Il Cile si trova nella parte sud-occidentale dell’America meridionale e si estende da nord a sud lungo una sottile striscia di oltre 4.000 km. Il sistema montuoso delle Ande domina l’intero paesaggio del Cile, estendendosi per l’intera lunghezza del paese dall’altopiano del nord fino alla Terra del Fuoco, a sud. L’estensione del suo territorio in latitudine fa sì che il Cile presenti una notevole varietà di climi, anche se in genere gli influssi oceanici garantiscono temperature moderate quasi ovunque. La zona settentrionale, molto arida, ha temperature mitigate dalla corrente fredda del Perù. Al contrario, nelle Ande le temperature diminuiscono considerevolmente rispetto alla media nazionale. La regione centrale è invece caratterizzata da un clima mediterraneo, con precipitazioni varie che si concentrano nella stagione invernale (da maggio a luglio). Qui gli inverni sono miti e le estati relativamente fresche (la temperatura media annuale a Santiago è di circa 14°C). La regione meridionale è più fresca e piovosa.

 

I programmi:
AFS Cile è attiva dal 1958 e opera attraverso circa 30 Centri Locali dislocati su tutto il territorio nazionale. I ragazzi hanno la possibilità di scegliere tra un programma annuale ed uno semestrale. Entrambi i programmi prevedono l’ospitalità presso una famiglia cilena e la frequenza di una scuola superiore. Come per altri programmi, il sistema scolastico nel quale sono inseriti i ragazzi prevede che gli studenti indossino un’uniforme, i cui costi sono a carico dei partecipanti. L’anno scolastico in Cile ha inizio a marzo e termina a metà dicembre. I ragazzi che prendono parte al programma annuale frequentano il secondo semestre dell’anno scolastico in corso al loro arrivo, e poi proseguono con il primo semestre dell’anno scolastico successivo.
Per entrambi i programmi è fortemente consigliata una conoscenza di base della lingua spagnola.

 

Un anno con AFS Cile…
All’arrivo a Santiago del Cile, i ragazzi sono accolti dallo staff di AFS Cile e dai volontari per un primo incontro ufficiale della durata di 1 o 2 giorni: l’incontro prevede una breve introduzione alla lingua e alla cultura cilene, nonché le informazioni di base riguardo alle famiglie ospitanti.

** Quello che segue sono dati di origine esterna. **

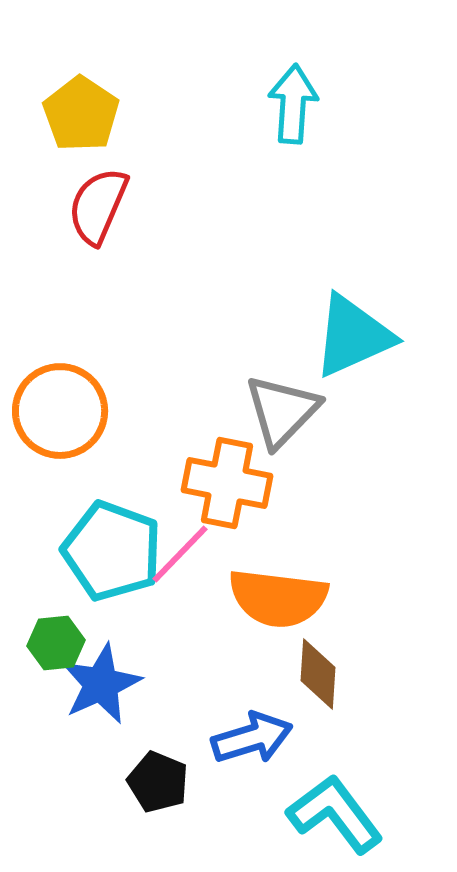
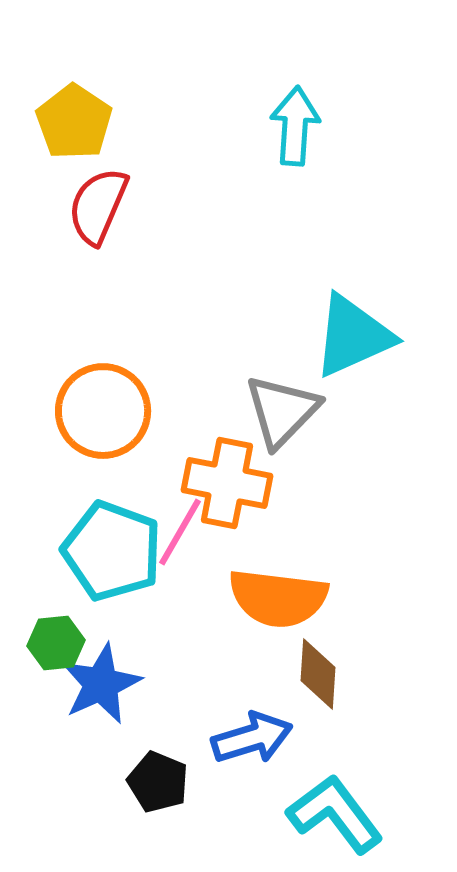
cyan arrow: moved 2 px right, 22 px down
yellow pentagon: moved 7 px left, 8 px down
orange circle: moved 43 px right
pink line: moved 22 px up; rotated 14 degrees counterclockwise
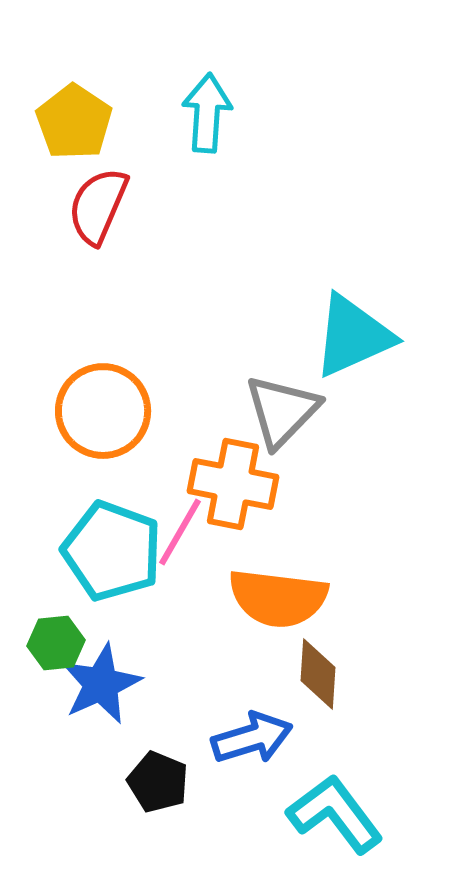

Dopo due mesi dal loro arrivo nella comunità ospitante, i ragazzi partecipano ad un week-end di orientamento, durante il quale si fa una valutazione del primo periodo di esperienza e si parla di come migliorare l’inserimento nella nuova cultura. Circa a metà dell’esperienza si svolgerà un altro incontro di 1 o 2 giorni durante il quale si farà una valutazione della prima parte dell’esperienza e ci sarà una preparazione per la fine dell’esperienza. A circa 6 settimane precedenti la partenza, i ragazzi partecipano ad un ultimo incontro durante il quale si tirano le somme dell’anno trascorso e i ragazzi vengono preparati al rientro nel paese d’origine. Gli incontri si svolgono a livello locale o regionale. Nel corso dell’anno AFS Cile a volte organizza delle gite nel sud e nel nord del paese; le eventuali gite sono opzionali e i costi sono a carico dei partecipanti.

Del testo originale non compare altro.